Est-ce que ça affecte ton intégration dans la société?
Luna : Euh, oui. Toute fille trans sur Tinder te dira la même chose.

Jessica : Oui, je suis sur Tinder depuis que je suis arrivée ici et les gars me disent : « Euh, je suis hétéro… » Je réponds que c'est cool, je ne veux pas vraiment qu'ils touchent à mon pénis, je veux qu'ils couchent avec moi comme avec une fille normale. Toute la mécanique est la même, c'est juste le trou qui est différent. Mais le monde ne se rend pas compte que des relations comme celles-là peuvent exister, parce que ce n'est pas du tout ce que la porno montre.

Beaucoup de femmes trans ressentent le besoin de subir une vaginoplastie juste pour que les gars arrêtent de faire une fixation sur leur pénis. Ça peut devenir vraiment frustrant quand tout ce que tu veux, c'est être une femme et qu'on ne te laisse pas l'être, qu'on ne te laisse pas être vue comme celles qui sont génétiquement des femmes. Les filles trans décident donc de subir une vaginoplastie. J'en connais qui sont dans l'industrie depuis longtemps, qui font tout ce qu'on leur demande pour faire de l'argent et qui disent constamment : « Je déteste ça et j'ai hâte d'avoir un vagin pour que ça arrête. »

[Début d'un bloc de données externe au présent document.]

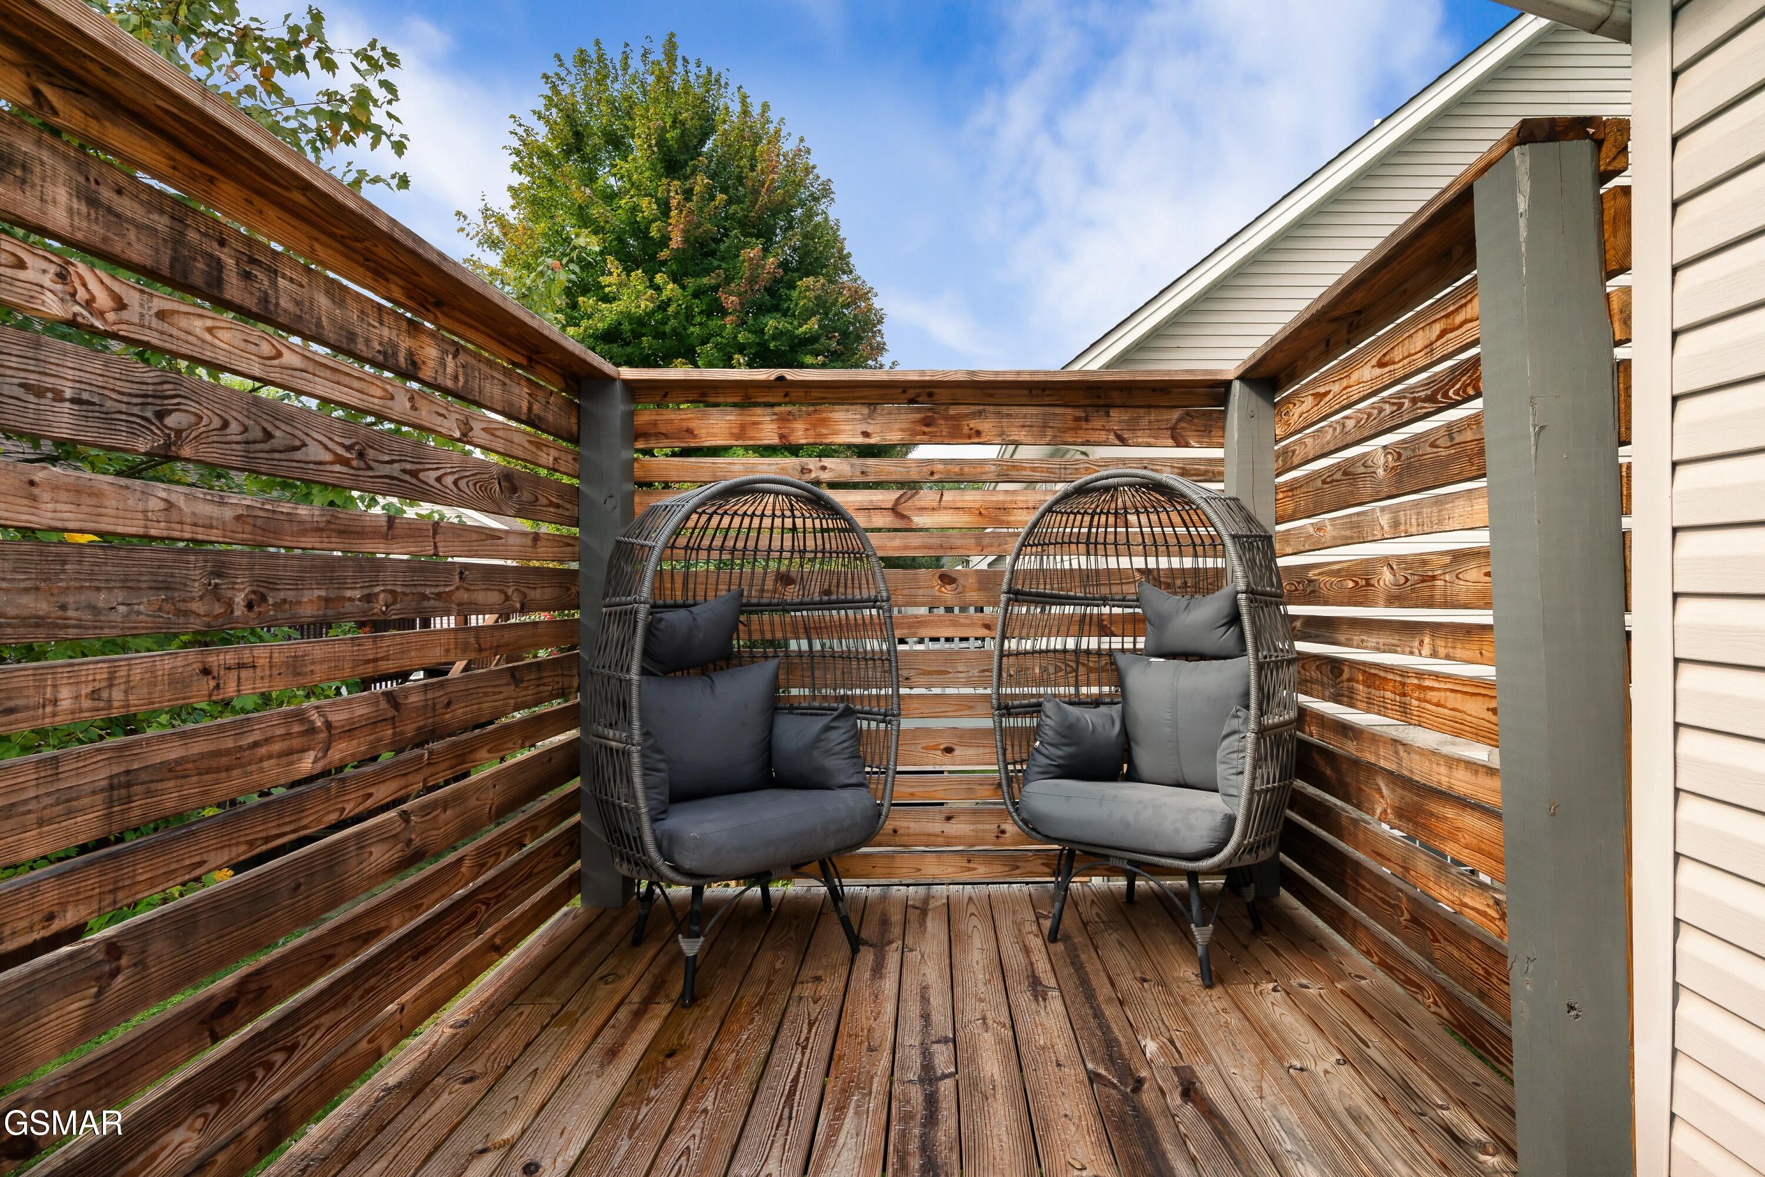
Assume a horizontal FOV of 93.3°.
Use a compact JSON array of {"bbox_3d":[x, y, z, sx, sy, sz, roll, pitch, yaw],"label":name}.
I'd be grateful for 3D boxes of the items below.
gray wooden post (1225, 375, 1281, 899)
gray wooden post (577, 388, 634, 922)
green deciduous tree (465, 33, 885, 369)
[{"bbox_3d":[1.312,0.172,2.985,0.140,1.820,0.140,0,-1,2],"label":"gray wooden post"},{"bbox_3d":[-0.972,0.188,2.945,0.140,1.820,0.140,0,-1,2],"label":"gray wooden post"},{"bbox_3d":[-3.280,-3.700,14.000,7.400,11.100,7.400,0,-1,2],"label":"green deciduous tree"}]

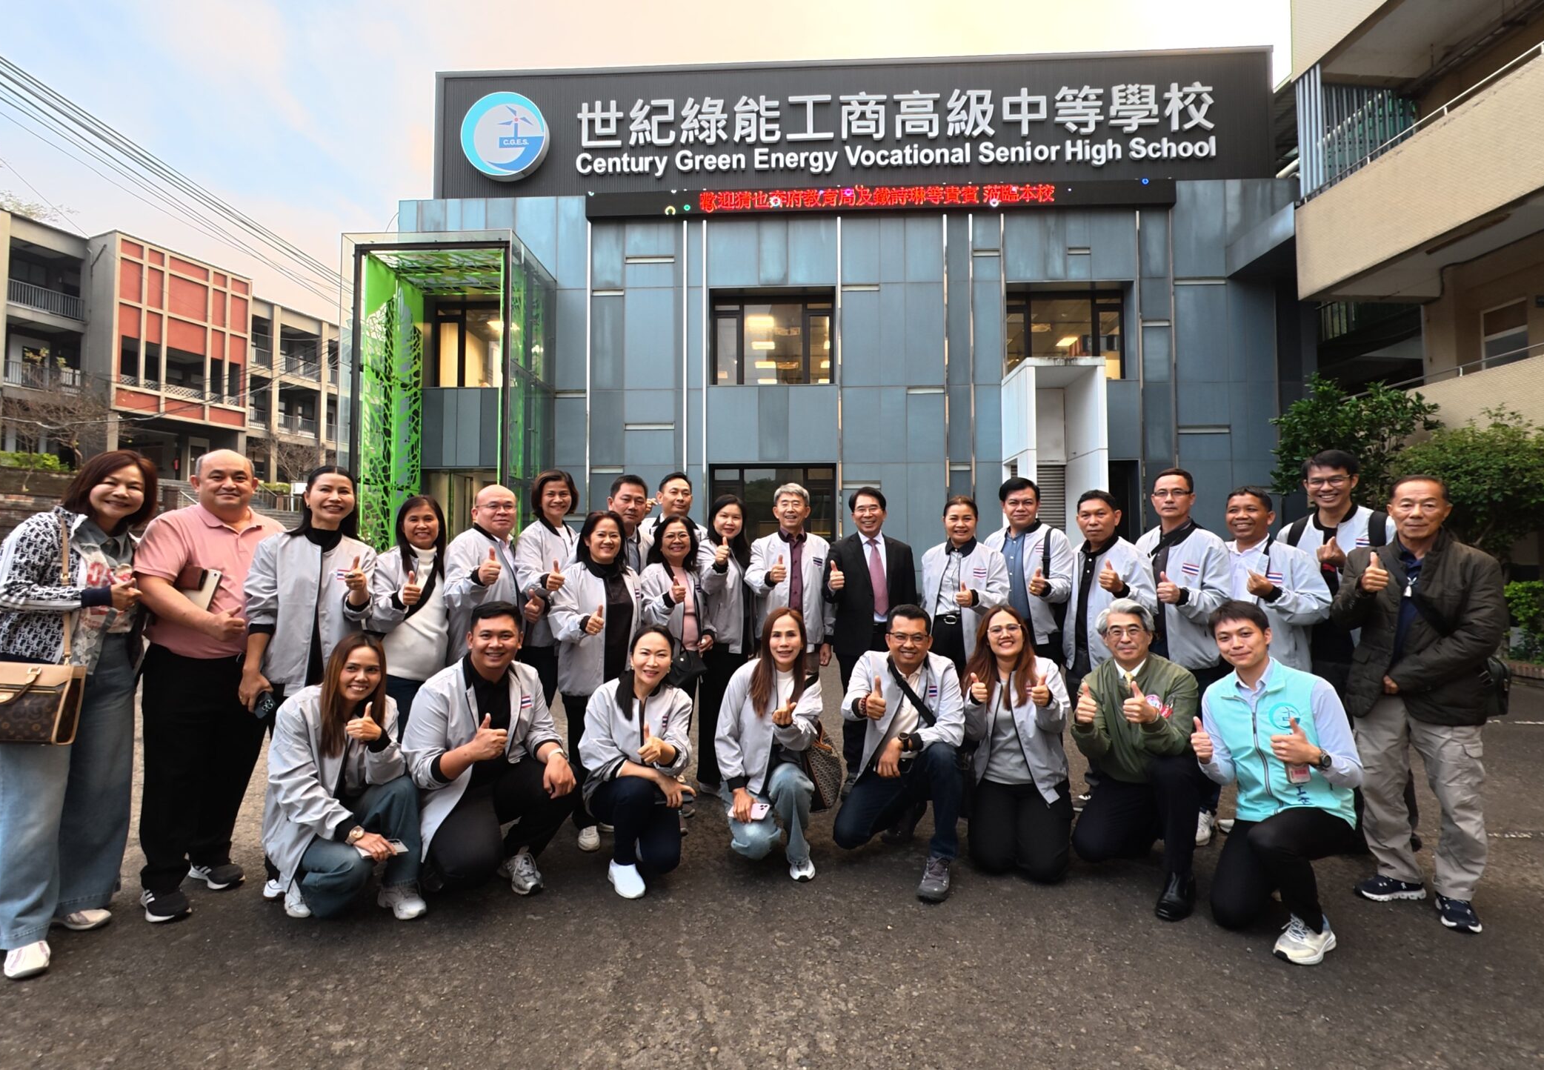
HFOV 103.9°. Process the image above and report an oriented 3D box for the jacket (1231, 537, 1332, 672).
[{"bbox_3d":[2.340,0.323,2.800,0.360,0.630,0.470,1,-2,-38],"label":"jacket"}]

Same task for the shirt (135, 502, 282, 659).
[{"bbox_3d":[-2.185,0.175,2.340,0.340,0.620,0.490,-1,-2,33],"label":"shirt"}]

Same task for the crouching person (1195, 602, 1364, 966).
[{"bbox_3d":[1.855,0.815,2.239,0.550,1.130,0.680,-1,-2,38],"label":"crouching person"}]

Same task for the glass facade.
[{"bbox_3d":[1.400,-2.830,11.991,19.000,9.000,2.200,0,-2,2],"label":"glass facade"}]

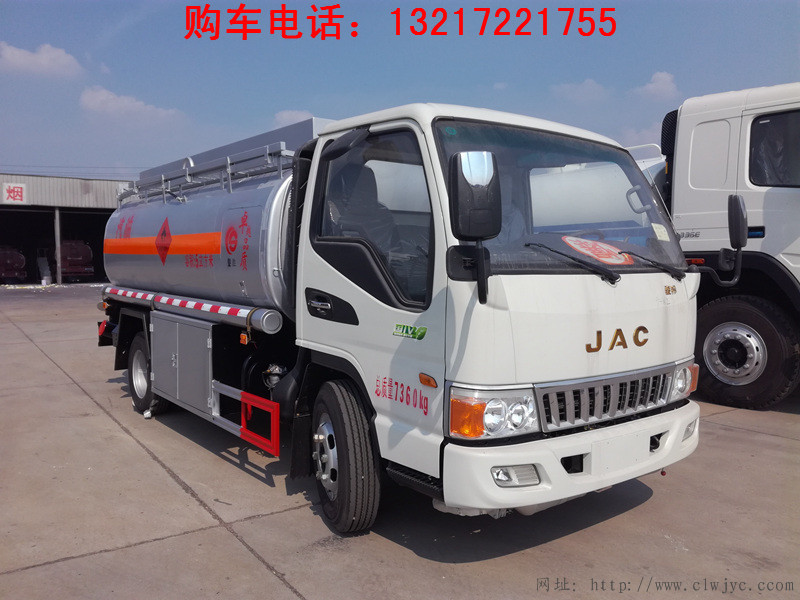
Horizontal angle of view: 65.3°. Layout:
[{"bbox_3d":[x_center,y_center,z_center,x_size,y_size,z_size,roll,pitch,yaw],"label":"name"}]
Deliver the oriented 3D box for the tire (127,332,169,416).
[{"bbox_3d":[-2.392,0.684,5.966,0.195,0.772,0.772,-2,4,-39],"label":"tire"}]

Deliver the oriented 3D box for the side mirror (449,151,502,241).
[{"bbox_3d":[0.273,-0.384,2.257,0.185,0.325,0.095,0,3,-11],"label":"side mirror"}]

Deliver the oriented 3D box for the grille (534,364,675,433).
[{"bbox_3d":[1.033,0.459,3.055,1.190,0.225,0.100,-2,4,-39],"label":"grille"}]

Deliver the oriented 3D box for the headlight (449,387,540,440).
[{"bbox_3d":[0.406,0.485,2.676,0.370,0.210,0.170,-1,4,-33],"label":"headlight"}]

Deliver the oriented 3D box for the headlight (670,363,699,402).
[{"bbox_3d":[1.552,0.455,3.580,0.170,0.210,0.370,4,4,44],"label":"headlight"}]

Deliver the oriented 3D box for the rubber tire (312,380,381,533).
[{"bbox_3d":[-0.301,0.865,3.471,0.195,0.772,0.772,0,3,-21],"label":"rubber tire"}]

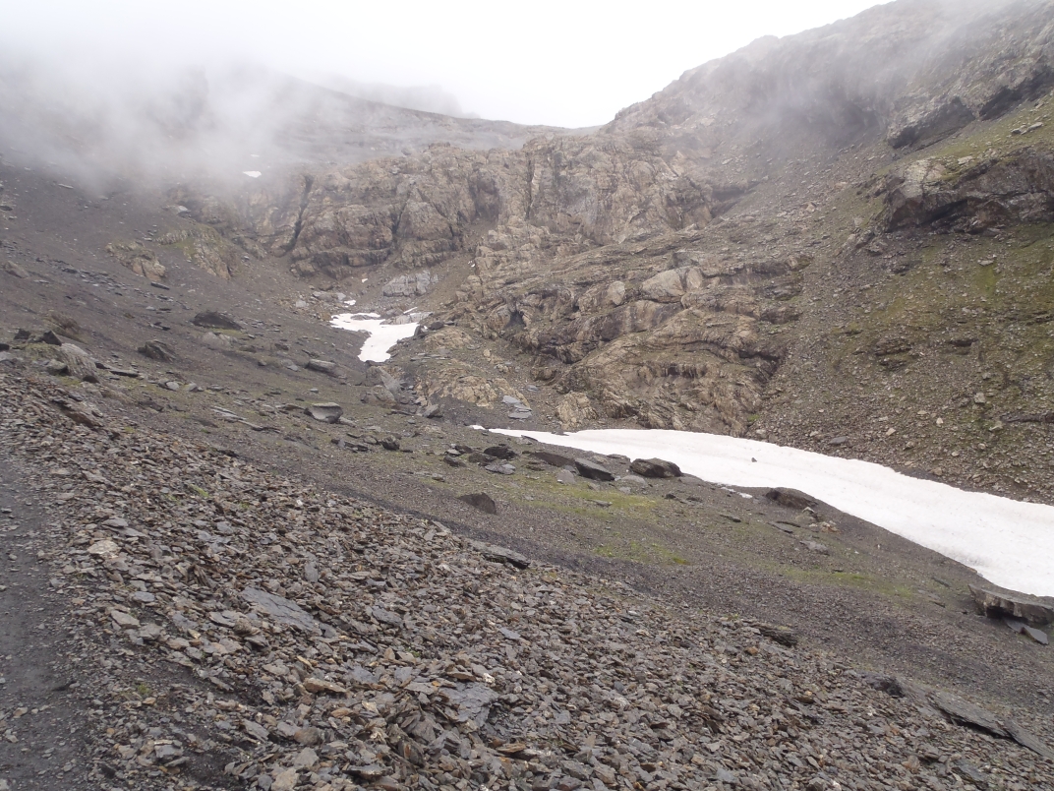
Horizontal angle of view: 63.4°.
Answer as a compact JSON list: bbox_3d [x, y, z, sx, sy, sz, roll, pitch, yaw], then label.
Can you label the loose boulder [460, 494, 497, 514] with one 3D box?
[{"bbox_3d":[-0.913,2.021,16.000,0.698,0.368,0.524,0,0,-3],"label":"loose boulder"}]

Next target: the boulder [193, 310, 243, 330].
[{"bbox_3d":[-14.462,-3.483,40.000,2.282,0.833,1.483,0,0,-20],"label":"boulder"}]

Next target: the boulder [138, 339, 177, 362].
[{"bbox_3d":[-10.826,-1.312,25.000,1.091,0.597,0.873,0,0,-23],"label":"boulder"}]

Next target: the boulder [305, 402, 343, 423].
[{"bbox_3d":[-5.504,0.464,23.000,1.003,0.529,0.753,0,0,-13],"label":"boulder"}]

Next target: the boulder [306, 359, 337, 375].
[{"bbox_3d":[-8.215,-1.157,34.000,1.179,0.529,0.825,0,0,-14],"label":"boulder"}]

Tu espères que ton site web aura quel effet sur les visiteurs?
Luna : J'espère que ceux qui ont été des pourvoyeurs de porno trans pendant longtemps prendront le temps de réaliser que les filles qu'ils voient ont beaucoup de facettes et que c'est important de découvrir qui elles sont. Et pour ceux qui découvrent à peine la porno trans, je pense que c'est correct de normaliser des choses dans sa propre vie à l'aide de la porno, mais c'est important de s'assurer d'avoir une image juste quand on le fait.